DB-Engine Rank | DBMS Name | Data Models Supported* (but not all are SDBMS capable) |
---|---|---|
1 | Oracle | Relational, Document Store, Graph, and RDF Store |
2 | MySQL | Relational and Document Store |
3 | Microsoft SQL Server | Relational, Document Store, and Graph |
4 | PostgreSQL | Relational and Document Store |
5 | MongoDB | Document Store and Search Engine |
6 | IBM Db2 | Relational, Document Store, and RDF Store |
7 | Redis | Key-value Store, Document Store, Graph, Search Engine, Time Series |
8 | Elasticsearch | Search Engine and Document Store |
9 | SQLite | Relational |
10 | Cassandra | Wide column |
* Definitions of the data models are provided in the text below.

**Exercises to complete**:
(1) Answer these about the database ranking table:
(a) Which DBMS holds rank 7?
(b) What is the only data model listed for Cassandra?
(c) Which data models are listed for IBM Db2?
(2) Continue the database ranking table from the point where it stops, beginning right after its closing footnote.

**Given material**:
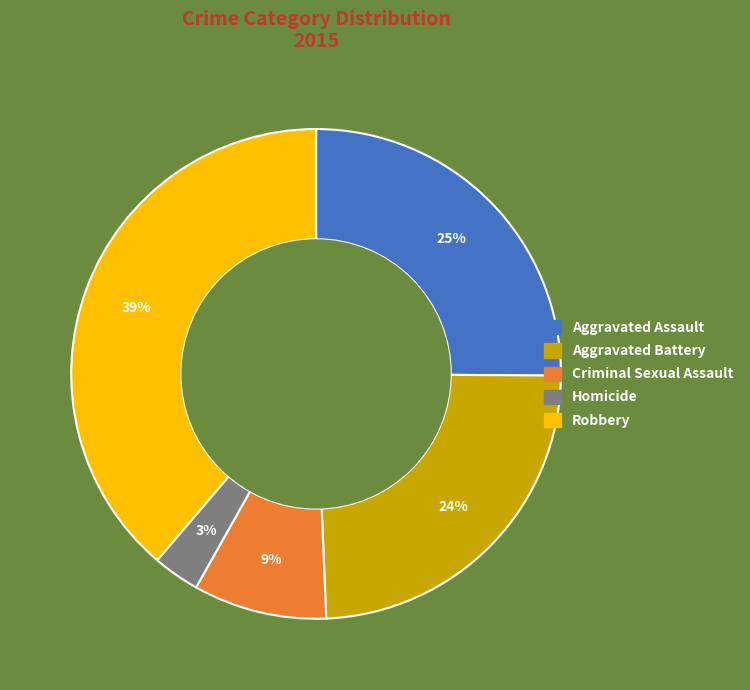

To the nearest percent, what portion does Criminal Sexual Assault represent?

9%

**Outputs by task**:
(1)
(a) Redis
(b) Wide column
(c) Relational, Document Store, and RDF Store

(2)
The majority of DBMS available have been implemented based on the relational data model, or a derivation thereof, due to its long history of success as one can observe from the above table. This success and thus popularity is due to its simplicity of data storage for maintaining validity of database elements. However, there are many other DBMS implementations based on other logical data models as well because they offer richer data storage structures. The simpler the data structure storage, the more manipulation is needed to achieve an end result. With computers being faster over the decades, the rich data structure (non-relational) approaches have been gaining in popularity. The data model types described below appear in alphabetical order. There is no implied recommendation in the listing.
Every spatial database management system makes use of spatial data types that are ‘built-on-top’ of general data types. The GIS&T Body of Knowledge physical data model entry offers the list of general data types.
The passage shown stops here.